Patrick Keeney takes us deep into the “Captive Mind,” where communism was once seen as the gateway to a secular materialist utopia, and where Islam is now held up as a “religion of peace.” Robert Joustra agrees radical Islamism is a dangerous religious phenomenon, and thus approves of what he calls the “religious turn” in Canadian foreign policy. The aforementioned Michael Taube’s piece examines the potential for security and foreign policy to frame the ballot in next year’s federal election.
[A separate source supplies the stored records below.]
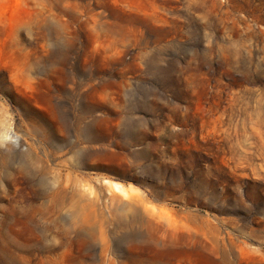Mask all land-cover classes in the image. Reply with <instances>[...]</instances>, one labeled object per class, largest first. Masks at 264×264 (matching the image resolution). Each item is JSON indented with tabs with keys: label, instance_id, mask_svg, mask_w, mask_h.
Returning <instances> with one entry per match:
<instances>
[{
	"label": "rangeland",
	"instance_id": "rangeland-1",
	"mask_svg": "<svg viewBox=\"0 0 264 264\" xmlns=\"http://www.w3.org/2000/svg\"><path fill=\"white\" fill-rule=\"evenodd\" d=\"M220 248L264 264V0H0V264Z\"/></svg>",
	"mask_w": 264,
	"mask_h": 264
},
{
	"label": "bare ground",
	"instance_id": "bare-ground-1",
	"mask_svg": "<svg viewBox=\"0 0 264 264\" xmlns=\"http://www.w3.org/2000/svg\"><path fill=\"white\" fill-rule=\"evenodd\" d=\"M14 141H16V139H14ZM170 225H172V223H170ZM212 225L210 222H207L206 220H201L200 222H195V223H190V225H187V231L190 233H197L198 231L202 234L205 231H209L212 232V230L214 228H212ZM223 239V238H222ZM222 246H226V243L223 239V245ZM225 248V247H223ZM240 253L243 256H247L248 252L240 250ZM219 254H220V263L221 264H239L237 261L234 260V258L230 257L227 255V253L225 252V249L223 252H221V248L219 250Z\"/></svg>",
	"mask_w": 264,
	"mask_h": 264
}]
</instances>
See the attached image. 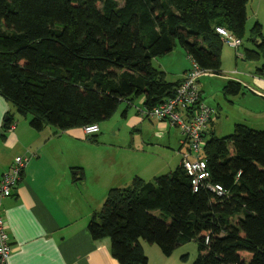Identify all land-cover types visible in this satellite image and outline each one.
<instances>
[{"label": "trees", "instance_id": "1", "mask_svg": "<svg viewBox=\"0 0 264 264\" xmlns=\"http://www.w3.org/2000/svg\"><path fill=\"white\" fill-rule=\"evenodd\" d=\"M248 1L0 0V95L37 132L100 125L140 97L151 110L182 82H168L153 60L179 44L201 69L219 73L216 28L243 41ZM256 76L264 79V68ZM241 89L230 81L225 94ZM202 156L223 195L194 192L182 164L152 182L135 177L93 214L92 239H110L119 264H149L142 240L167 257L196 240L193 264H264V131L238 124L217 138L213 130Z\"/></svg>", "mask_w": 264, "mask_h": 264}, {"label": "crops", "instance_id": "2", "mask_svg": "<svg viewBox=\"0 0 264 264\" xmlns=\"http://www.w3.org/2000/svg\"><path fill=\"white\" fill-rule=\"evenodd\" d=\"M160 66V71L166 74L165 65L160 63ZM191 68L192 64L180 80ZM201 79L199 89L204 101ZM241 81L237 82L244 85ZM252 83V92L264 97V79L255 76ZM11 105L0 95V178L15 158L26 157L30 161L14 194L1 200L12 244V253L5 264H119L111 254L110 239H92L89 222L95 212L102 210L110 190L129 186L135 177L152 182L173 172L170 157L164 159L162 154L149 150L143 138L139 145L134 136L151 128V123L156 125L157 132L167 131L169 125L144 117L141 111L146 109L145 97L132 104L125 103L121 115L116 117L121 127L114 140H108L105 135L98 138L104 130L102 124L100 133L91 137L83 129L58 131L47 127L37 132L27 118L15 122ZM119 110L120 107L113 117ZM251 111L257 114V120L264 122V110ZM10 117L16 123L13 131L4 125ZM218 117L216 113L206 138L215 131ZM184 152L181 138L176 152L181 164ZM142 246L146 255H153L162 263L165 257L154 245L142 243Z\"/></svg>", "mask_w": 264, "mask_h": 264}, {"label": "rangeland", "instance_id": "3", "mask_svg": "<svg viewBox=\"0 0 264 264\" xmlns=\"http://www.w3.org/2000/svg\"><path fill=\"white\" fill-rule=\"evenodd\" d=\"M117 1L123 2V0ZM247 16L248 19L242 41L243 46L239 50H236L227 43H224L221 53V71L219 73H208L209 76L202 77L201 79V83L204 87L203 98L205 103L215 109L216 113L219 114L215 127L217 138L231 136L237 124H249V127L255 128L256 130H263L262 128H264V125H262L264 122L257 120V114L254 112L258 110L263 112L264 97L252 92L254 89L252 78L257 75L259 70L264 68V48L259 47L257 41H255V38L264 41V0H249L247 5ZM247 51L255 52L258 57L256 59L253 57H246V59H244L241 55H245ZM157 59L158 60H154L153 62L154 68L161 70L160 63L164 64L167 72L166 80L170 83L179 81L183 72L192 64L186 51L179 44L170 54ZM238 80L245 82L244 85L243 83L241 84L242 89L239 95L234 96L225 94L227 84L230 81L237 82ZM260 98H262V100ZM11 107L16 123L20 119L25 120L24 117L16 112L14 106L11 105ZM124 108L125 103L123 102L120 105L117 116L101 123L104 130L98 138L105 135L108 140L115 139L114 135L117 133V129L121 127V124L117 123L116 117L121 115V111H123ZM251 110H253L254 114ZM27 119L28 121L30 120V118ZM156 121L157 120L154 122L156 123ZM146 123L150 124L149 121ZM105 127H109L107 131H105ZM149 127L151 128H148L147 131L143 130L142 134L138 135V133H134V136L137 137V141H139V145L142 144L141 140L143 138L146 145H149V150L162 154L164 159L166 156L168 158L170 157V166L173 168L172 170L175 171L181 164V157L176 154L182 138L181 131L176 127L169 126L167 131L157 132L155 131L156 125H152V123ZM121 132V139L124 140V130ZM160 133H162V135H160ZM207 139L209 140L210 136L207 137ZM185 150L187 149L185 148ZM156 214L159 215L158 212ZM142 242L146 243L143 240ZM154 246L155 249L161 253L160 248L157 245ZM198 250V242L194 240L176 249L171 256L167 257L164 255L163 257L165 258L162 263L153 255H150V257L147 255V257L149 259V264H193L197 260Z\"/></svg>", "mask_w": 264, "mask_h": 264}, {"label": "built area", "instance_id": "4", "mask_svg": "<svg viewBox=\"0 0 264 264\" xmlns=\"http://www.w3.org/2000/svg\"><path fill=\"white\" fill-rule=\"evenodd\" d=\"M216 31L221 35L224 43L236 50L241 48L242 41L226 29L217 27ZM208 73L209 71L201 69L192 61V68L185 73L174 97L151 110L146 108L141 112L146 118L156 119L181 131L182 147L187 149L182 153V166L191 180L194 192L206 188L218 195H223L222 186L209 183L210 172L202 156L206 146V133L216 115L215 109L203 101L199 89L200 78ZM15 127L16 123L13 122L10 130L13 131ZM83 131L86 136L91 137L100 133V127L98 124H93L84 127ZM29 161L30 159L26 157L15 158L10 169L0 178V261L2 264H5L10 257L12 244L7 232L1 200L14 194Z\"/></svg>", "mask_w": 264, "mask_h": 264}, {"label": "water", "instance_id": "5", "mask_svg": "<svg viewBox=\"0 0 264 264\" xmlns=\"http://www.w3.org/2000/svg\"><path fill=\"white\" fill-rule=\"evenodd\" d=\"M257 44H260V41H258ZM7 121H8V119L6 118V119H5V122H4V125L6 124ZM0 134H2V131H0Z\"/></svg>", "mask_w": 264, "mask_h": 264}]
</instances>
It’s uncommon but not unheard of in Canadian political history, and current polling indicates these issues are exceptionally high on the public agenda.
Jeffrey Collins looks at national security through the prism of military procurement, which has stalled as Ottawa made post-Great Recession deficit reductions and pre-2015 election tax breaks its top budget priorities. George Koch and John Weissenberger agree Canada needs to upgrade its military assets as part of a resolute western response to modern Russian aggression, which is no different from ancient Russian aggression, and is only ever contained by acting in kind.
Paul Robinson responds to all this fearmongering with a welter of data indicating that by almost every measure, our world is a safer, stabler, and more secure place than it has been in a long time. But John Thompson looks just over the horizon and sees declining global food reserves and spiking prices as harbingers of a hunger-driven international security crisis that could make our current travails look insignificant – and create enormous opportunities for Canada to prosper through increased demand for our agricultural products, along with all our other resources.
Thompson’s piece picks up the thread that runs through most of the articles in this edition of C2C Journal; the idea that Canada today is occupying a bigger and bolder space on the world stage. It’s partly because our population is growing, as is the strategic importance of our human and natural resources. Some would say it’s also because of the forthright ambition of the Harper Conservative government to “punch above our weight” on matters of international security and trade. Another school of thought, articulated by members of the traditional Canadian intelligentsia who might otherwise be described as “former friends of Jian Ghomeshi,” holds that the Harper government’s illiberal bravado is marginalizing our international influence. Maybe so, but the clear trend is that for good or ill, Canada’s getting bigger as the world gets smaller.